IP and Hostname

Now we’ll see how to query more complex patterns and introduce other types of nodes and relationships: IP, HostName, PART_OF, RESOLVES_TO. We’ll also learn about the Cypher Aggregating function collect()

Some of the datasets integrated into IYP provide IP addresses and hostnames. A good example of that are the top popular websites and DNS nameservers provided by Tranco and OpenINTEL.

The query to fetch any hostnames (from any of the integrated dataset) hosted by the University of Tokyo (AS2501) is:

MATCH (:AS {asn:2501})-[:ORIGINATE]-(pfx:BGPPrefix)-[:PART_OF]-(:IP)-[:RESOLVES_TO]-(h:HostName) 
RETURN pfx.prefix, collect(DISTINCT h.name)

Note the usage of collect in the RETURN clause. This function is used to compile a list of all HostName names per prefix. If you use aggregation functions in the return clause, it implies (in SQL terms) a “GROUP BY” on all returned elements that are not aggregated (like pfx.prefix in this example).

However, the above query is returning only prefixes that are related to hostnames. It won’t return an empty hostname list. To list all prefixes and their corresponding hostnames (if they have any) we should break down the previous query into two parts and make one of the parts optional. Optional parts of a pattern are preceded by the keyword OPTIONAL, hence the previous query becomes:

MATCH (:AS {asn:2501})-[:ORIGINATE]-(pfx:BGPPrefix) 
OPTIONAL MATCH (pfx)-[:PART_OF]-(:IP)-[:RESOLVES_TO]-(h:HostName)
RETURN pfx.prefix, collect(DISTINCT h.name)

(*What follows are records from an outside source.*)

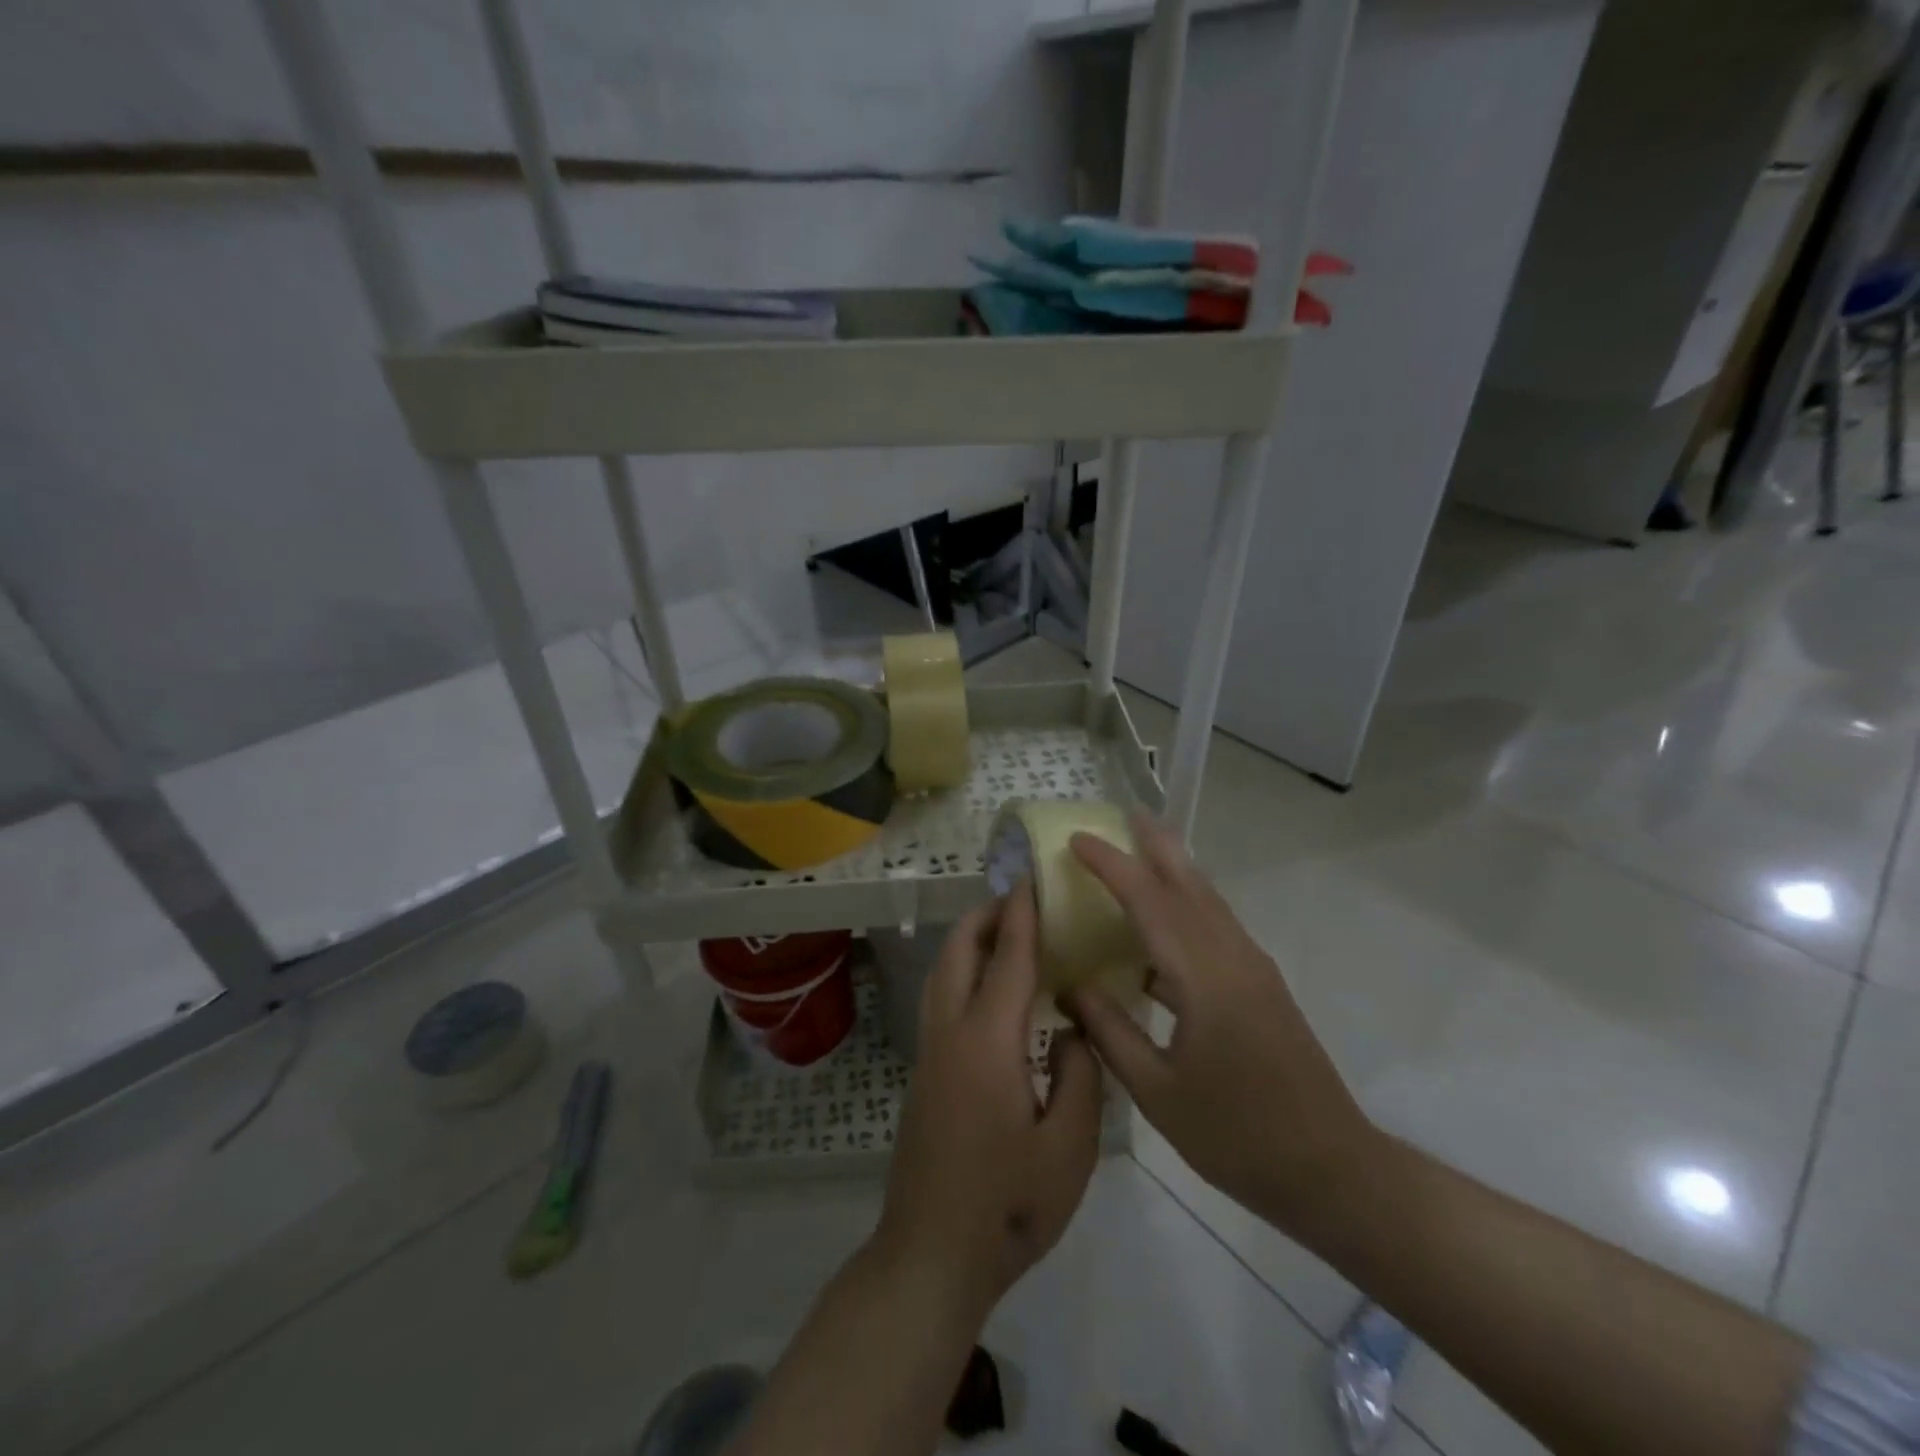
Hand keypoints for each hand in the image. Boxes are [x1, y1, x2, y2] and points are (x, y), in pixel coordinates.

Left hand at [874, 885, 1105, 1313]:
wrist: (932, 1254)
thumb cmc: (1009, 1205)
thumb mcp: (1070, 1149)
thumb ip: (1081, 1077)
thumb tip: (1075, 1029)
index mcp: (988, 1043)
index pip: (1008, 960)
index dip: (1023, 916)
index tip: (1033, 880)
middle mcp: (950, 1033)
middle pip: (959, 952)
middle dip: (986, 917)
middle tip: (1022, 902)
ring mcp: (930, 1052)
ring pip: (942, 973)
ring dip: (970, 942)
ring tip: (1006, 934)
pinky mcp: (923, 1073)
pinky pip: (941, 998)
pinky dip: (963, 971)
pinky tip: (991, 991)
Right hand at [1062, 815, 1379, 1239]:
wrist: (1331, 1169)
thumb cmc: (1236, 1134)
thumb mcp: (1157, 1092)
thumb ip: (1110, 1031)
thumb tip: (1071, 985)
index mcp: (1203, 977)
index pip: (1149, 902)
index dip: (1110, 866)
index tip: (1076, 840)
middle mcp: (1232, 957)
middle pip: (1189, 883)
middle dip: (1155, 844)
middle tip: (1123, 815)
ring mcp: (1253, 968)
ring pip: (1208, 900)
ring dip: (1174, 868)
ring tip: (1142, 848)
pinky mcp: (1262, 985)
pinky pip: (1217, 925)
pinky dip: (1188, 903)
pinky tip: (1166, 922)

Finding DNS authoritative nameservers and corresponding domains

Looking at the results of the above query you may see a couple of hostnames that start with ‘dns’ or ‘ns’. Those are typically DNS nameservers. In IYP a node can have multiple types. The DNS nameservers are both HostName and AuthoritativeNameServer. Hence, the following query finds all authoritative nameservers hosted by AS2501 and the number of domains they manage.

MATCH (:AS {asn:2501})-[:ORIGINATE]-(pfx:BGPPrefix)
MATCH (pfx)-[:PART_OF]-(:IP)-[:RESOLVES_TO]-(ns:AuthoritativeNameServer)
OPTIONAL MATCH (dn:DomainName)-[:MANAGED_BY]-(ns) 
RETURN ns.name, count(DISTINCT dn.name) AS nb_domains, collect(DISTINCT dn.name)
ORDER BY nb_domains DESC

Note the use of:

  • the count function (similar to SQL) to count the number of domain names,
  • the AS keyword to name a result column,
  • the ORDER BY and DESC keywords to sort the results (similar to SQL).

Exercises

  1. Write a query that finds the AS hosting the hostname example.com
  2. Write a query fetching hostnames that resolves to IP addresses located in multiple ASes.
  3. Find hostnames that are located in prefixes that RPKI invalid.